My experience with automating CI farms has been considerably harder than
dedicated application or data base servers. I have automated both jenkins &
GoCD with Chef in past. Now I use GoCD exclusively. My advice will be:
Start with the community jenkins cookbook, see how far those take you.
There are bits and pieces of jenkins that are in xml and changes with
jenkins server’s lifespan (i.e. jenkins itself writes xml bits on those
files), but the initial bits has to be seeded for automation. I had written
xml_file cookbook to deal with those scenarios (some parts are managed by
chef)
Do not automate the bits that changes frequently (certain plugins), or
substantial information is not available. Automating those tend to hose the
system or gives non-idempotent resources.

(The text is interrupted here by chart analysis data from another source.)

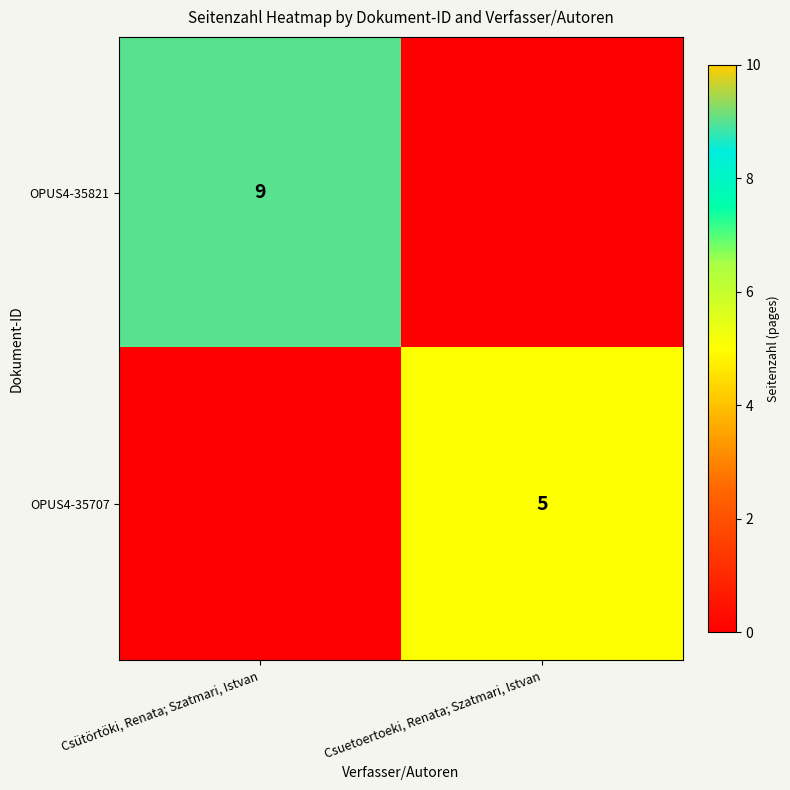

True or false: OPUS4-35821 has a value of 15 at Csütörtöki, Renata; Szatmari, Istvan.

False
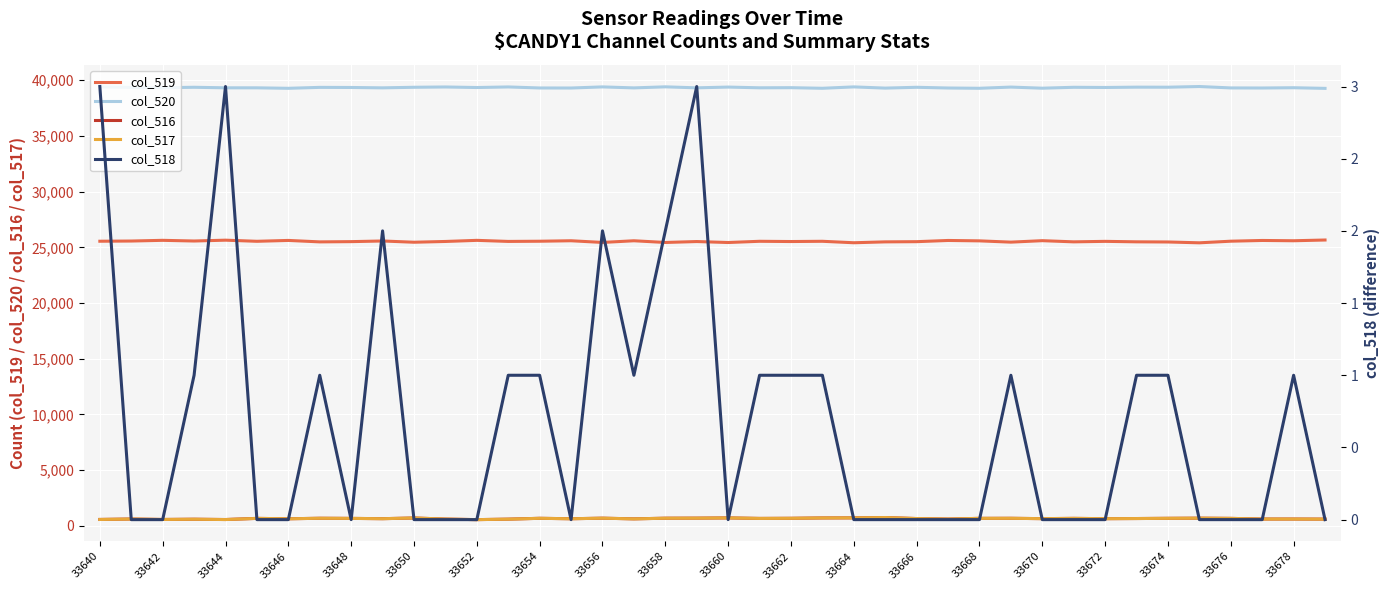

True or false: col_520 and col_519 cross at least once.

False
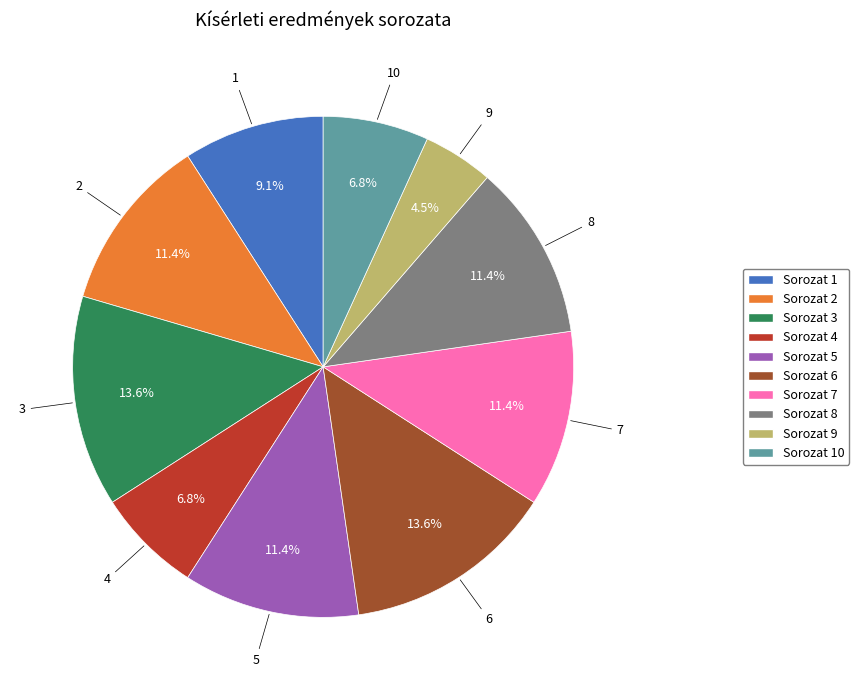

To the nearest percent, what is the difference between the largest and smallest slice percentages?

9%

My understanding is that your problem is in getting your build artifacts out of the jenkins build and available to chef.
Without knowing more about your infrastructure I'd recommend that jenkins place the build artifact into a location that is accessible via http that the chef-client can check during a node run. Something that allows you to use a remote_file resource in chef to pull down the build artifact and then do a notify to the recipe that installs the artifact.
I agree with sclarson, it sound to me like you need an artifact store.
Nexus is pretty good for a free tool, and https://github.com/RiotGamesCookbooks/artifact-cookbook is pretty great for
retrieving artifacts. Artifactory also has a free offering. Jenkins would
build code, and deploy it to Nexus or Artifactory. You can use the
artifact cookbook for retrieving those artifacts and deploying.